15th European Conference on Turbomachinery Fluid dynamics & Thermodynamics
Paper ID:
ETC2023-238
Main Topic:
Axial Compressors
Authors
Abstract
This paper presents a numerical characterisation of a highly-loaded low-pressure compressor by means of 3D unsteady RANS simulations in view of identifying and quantifying changes in large scale structures arising especially close to the stability limit of the machine. The focus is on the unsteady evolution of these critical structures and their role with respect to the other flow features. In a first step, a mesh refinement study and a turbulence model sensitivity analysis are presented to support the reliability of the provided results. For the latter, rotor inlet parameters are analysed to assess their impact on the evolution of the end-wall flow and of the hub corner separation. The computed pressure ratio and efficiency are then characterised to assess the capability of the URANS simulation to reach the experimental global performance. To support this validation, comparisons with experimental data are provided in terms of spanwise distributions, rotor outlet maps and amplitudes of the pressure fluctuations.
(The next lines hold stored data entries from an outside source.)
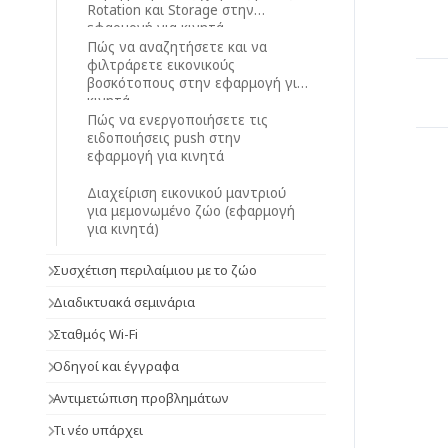
Rotation και Storage στην
εφαρμογή για κινητά
Πώς να αναζητήσετε και να
φιλτράρετε εικονικούς
βοσκότοπους στην εφαρμογή για
κινητά
Πώς να ενεργοποιήσετε τις
ειδοποιήσεις push στην
εφαρμογή για κινητά
Διαχείριση εικονικού μαντριού
για μεμονωμένο ζώο (εφαρμογή
για κινητά)
Συσχέτιση περιλαίμιου με το ζώο
Διαδικτυακά σεμινάρια
Σταθμός Wi-Fi
Οδηγοί και έγγραφα
Αντιμετώπιση προβλημάτων
Τι νέο υπάρχει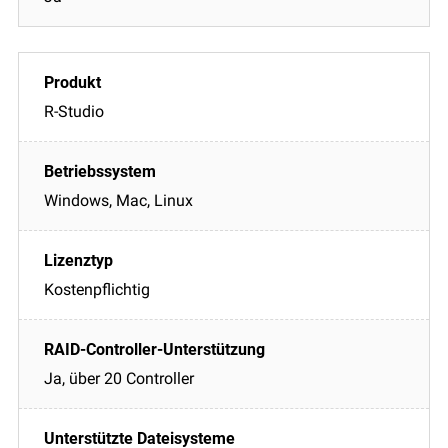
R-Studio
Windows, Mac, Linux
Kostenpflichtig
Ja, über 20 Controller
Finally, a full description of the unsteady features of the machine is provided, with a focus on the two regions where the most critical features, such as tip leakage flow and hub corner separation, are expected: the casing and the rotor hub wall. Retrieved frequencies and their link with the observed phenomena are also investigated. In the present paper results will be analysed at design and near-stall operating conditions, with a focus on the behaviour of the machine close to its stability limit at 100% speed.